David Gamm, assistant professor of ophthalmology and visual sciences at the University of Wisconsin–Madison, is a leader in that effort. He’s building on a landmark 2007 discovery by other University of Wisconsin scientists, who inserted four genes into an adult skin cell and programmed it back to an embryolike state capable of differentiating into any of the body’s 220 cell types. Gamm has taken those undifferentiated cells—known as induced pluripotent stem cells, or iPS cells—and used a chemical bath of proteins and growth factors to coax them into becoming retinal cells.
This approach has enabled Gamm to observe the entire process of how undifferentiated cells turn into retinal cells, moving from a primitive form to a fully developed retina. Now researchers can study the genes produced by those cells to understand better what goes awry in degenerative retinal diseases.
But perhaps the most exciting possibility is that iPS cells could replace dead or damaged retinal cells. A clinical trial, scheduled to begin soon in the United Kingdom, will test the viability of using embryonic stem cells to replace degenerated retinal pigment epithelium, which nourishes retinal cells, in people with AMD. The stem cells will be placed on an artificial membrane that will be inserted in the back of the eye.
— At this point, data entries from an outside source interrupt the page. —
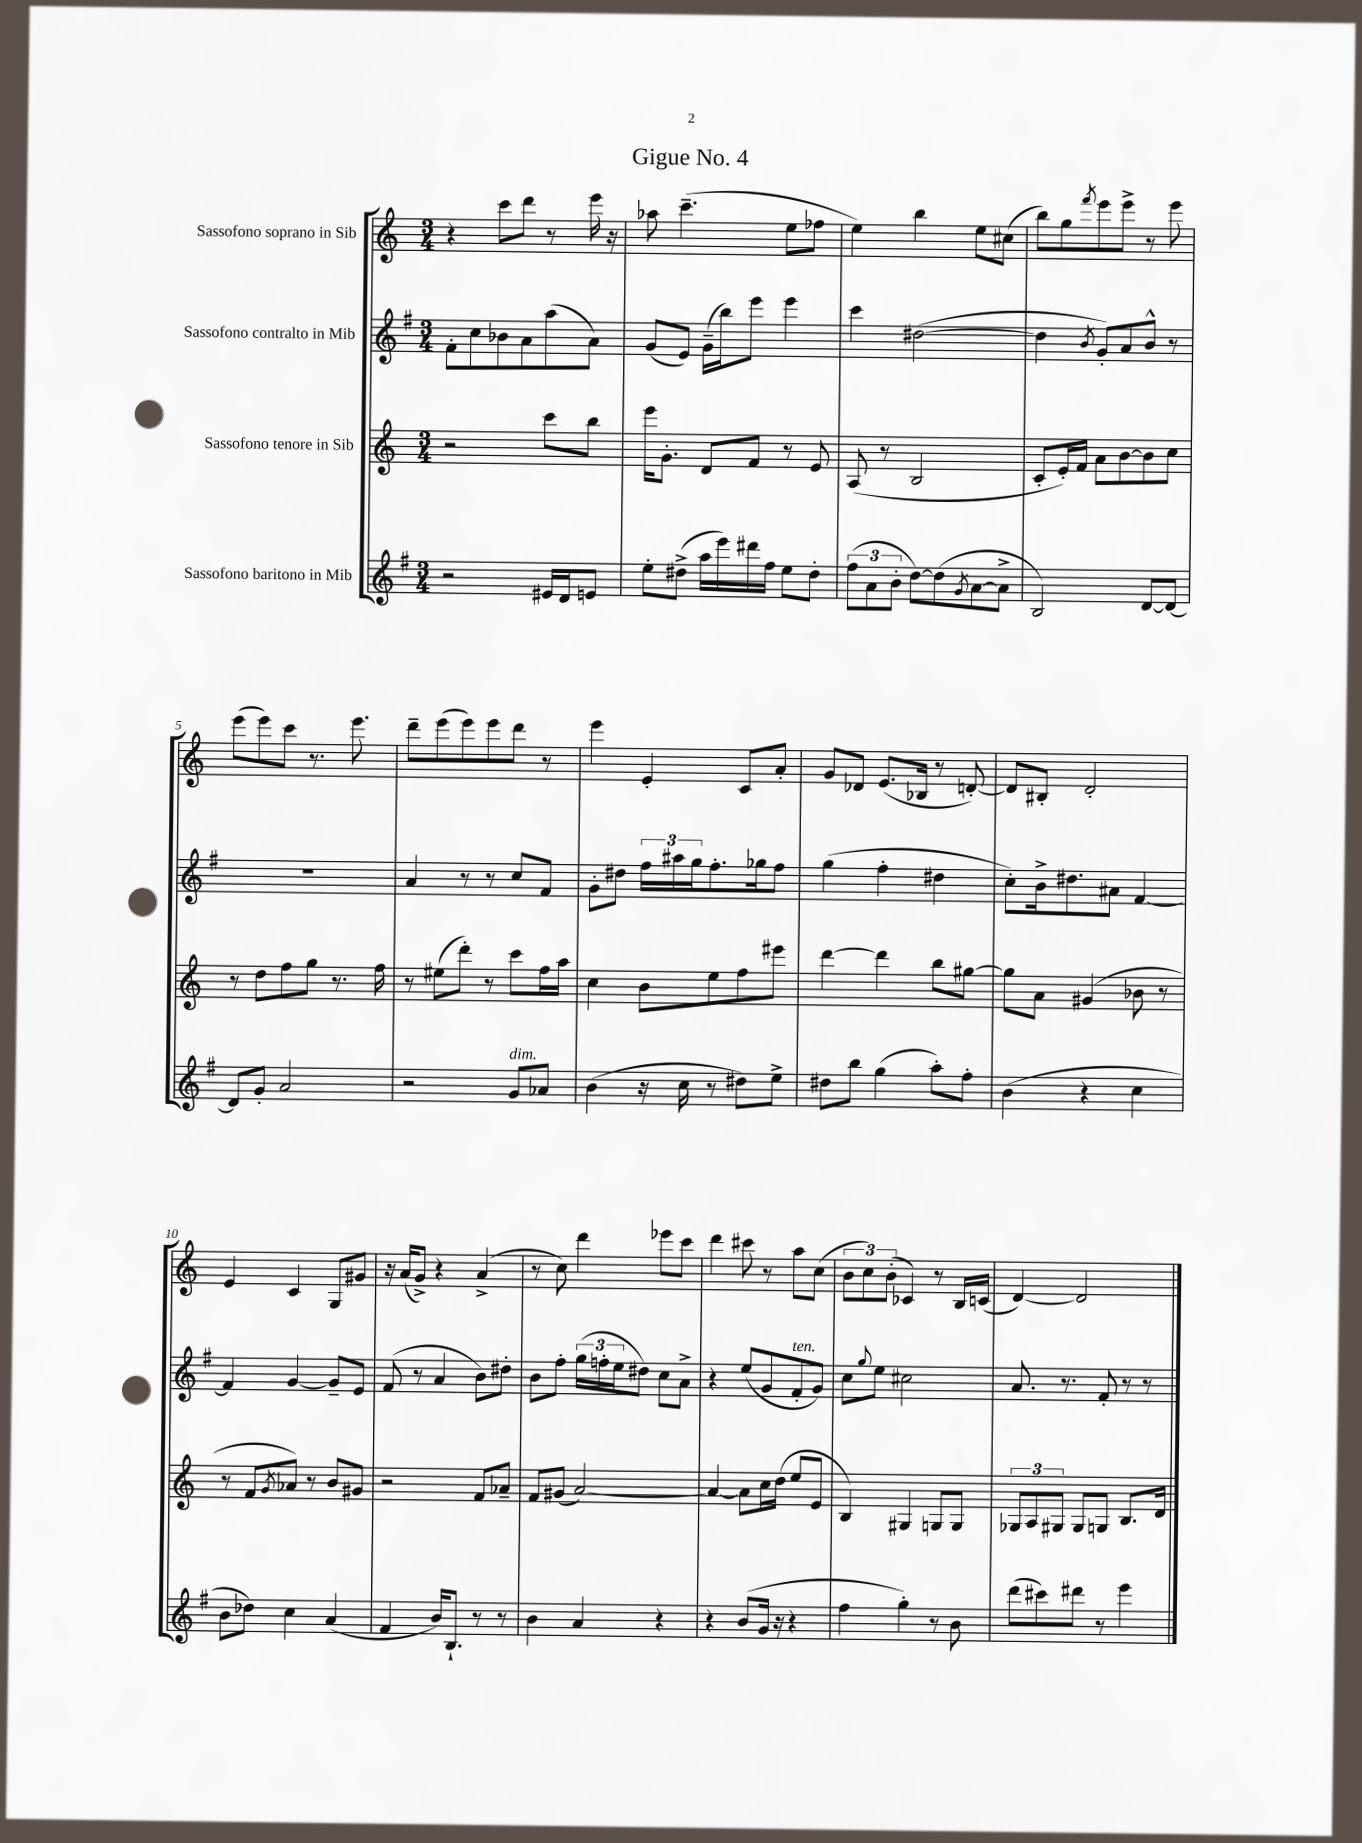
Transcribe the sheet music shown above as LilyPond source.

\header { title = "Gigue No. 4" }
<<
\new StaffGroup <<
\new Staff = "s0" \with { instrumentName = "Sassofono soprano in Sib" } {
    \clef treble \key c \major \numericTimeSignature \time 3/4
    r4 c'''8 d'''8 r8 e'''16 r16 |
    aes''8 c'''4.--( e''8 fes''8 |
    e''4) b''4 e''8 cis''8( |
    b''8) g''8 \acciaccatura { f'''8 } e'''8 e'''8-> r8 e'''8 |
    e'''8( e'''8) c'''8 r8. e'''8. |
    d'''8-- e'''8( e'''8) e'''8 d'''8 r8 |
    e'''4 e'4-. c'8 a'8-. |
    g'8 des'8 e'8.( bes16 r8 d'8~-.) |
    d'8 bis8-. d'2-. |
    e'4 c'4 g8 gis'8 |
    r16 a'16( g'8->) r4 a'4->( |
    r8 c''8) d'''4 ees'''8 c'''8 |
    d'''4 cis'''8 r8 a''8 c''8( |
    \tuplet 3/2 { b'8 c''8) b'8-.( } ces'4) r8 b16 c'16( |
    d'4~) d'2 \bar "|." |
}
\new Staff = "s1" \with { instrumentName = "Sassofono contralto in Mib" } {
    \clef treble \key g \major \numericTimeSignature \time 3/4
    fis'8-. c''8 bes'8 a'8 a''8( a'8) |
    g'8( e'8) g'16--( b''16) e'''8 e'''4 |
    c'''4 dis''2~( |
    dis''4 \acciaccatura { b'8 } g'8-.) a'8 b'8-^ r8 |
    R2. |
    a'4 r8 r8 c''8 fis'8 |
    g'8-. dis''8 \tuplet 3/2 { fis''16 ais''16 g''16 } fis''8.-. ges''16 fis''8 |
    g''4( fis''4-. dis''4 |
    c''8-.) b'16-> dis''8. ais'8 fis'4~ |
    fis'4 g'4~ g'8-- e'8 |
    fis'8( r8 a'4 b'8) dis''8-. |
    b'8 fis''8-. \tuplet 3/2 { g''16( f''16-. e''16 } dis''8) c''8 a'8-> |
    r4 e''8( g'8 fis'8-.^\markup { \italic "ten." } g'8) |
    c''8 \appoggiatura { g''8 } e''8 cis''2 |
    a'8. r8. fis'8-. r8 r8 \bar "|." |
}
\new Staff = "s2" \with { instrumentName = "Sassofono tenore in Sib" } {
    \clef treble \key c \major \numericTimeSignature \time 3/4
    r2 c'''8 b''8 |
    e'''16 g'8.-. d'8 f'8 r8 e'8 |
    a8( r8 b2 |
    c'8-. e'16-.) f'16 a'8 b'8~ b'8 c''8 |
    r8 d''8 f''8 g''8 r8. f''16 |
    r8 eis''8( d'''8-.) r8 c'''8 f''16 a''16 |
    c''4 b'8 e''8 f''8 eis'''8 |
    d'''4~ d'''4 b''8 gis''8~ |
    gis''8 a'8 gis'4( bes'8 r8 |
    r8 f'8 \acciaccatura { g'8 } aes'8) r8 b'8 gis'8 |
    r2 f'8 aes'8-- |
    f'8 gis'8( a'2~) |
    a'4~ a'8 c''16 d''16( e''8 e'8 |
    b4) gis4 g8 g8 |
    \tuplet 3/2 { ges8 a8 gis8 } gis8 g8 b8. d'16 \bar "|." |
}
\new Staff = "s3" \with { instrumentName = "Sassofono baritono in Mib" } {
    \clef treble \key g \major \numericTimeSignature \time 3/4
    r2 eis'16 d'16 e'8 |
    e''8-. dis''8->( a''16 e'''16) dis'''16 fis''16 e''8 dis''8-. |
    \tuplet 3/2 { fis''8( a'8 b'8-. } d''8~) d''8( \acciaccatura { g'8 } a'8~ a'8-> |
    b2) d'8~ d'8~ |
    d'8 g'8-. a'2 |
    r2 g'8^\markup { \italic "dim." } aes'8 |
    b'4( r16 c''16 r8 dis''8) e''8-> |
    dis''8 b''8 g''4( a''8-.) fis''8-. |
    b'4( r4 c''4 |
    b'8 des''8) c''4 a'4( |
    fis'4 b'16) b8.-! r8 r8 |
    b'4 a'4 r4 |
    r4 b'8( g'16 r16 r4 |
    fis''4 g''4-.) r8 b'8 |
    d'''8( cis'''8) dis'''8 r8 e'''4 \bar "|." |
}
>>
>>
If the results are positive, Gamm hopes to test whether iPS cells—which avoid the ethical issues of harvesting stem cells from human embryos—would also work. He has grown retinal cells from both embryonic and induced stem cells and says they appear identical. “Five years from now, there could be clinical trials to replace cells in people with retinal degenerative diseases such as AMD and retinitis pigmentosa,” says Gamm.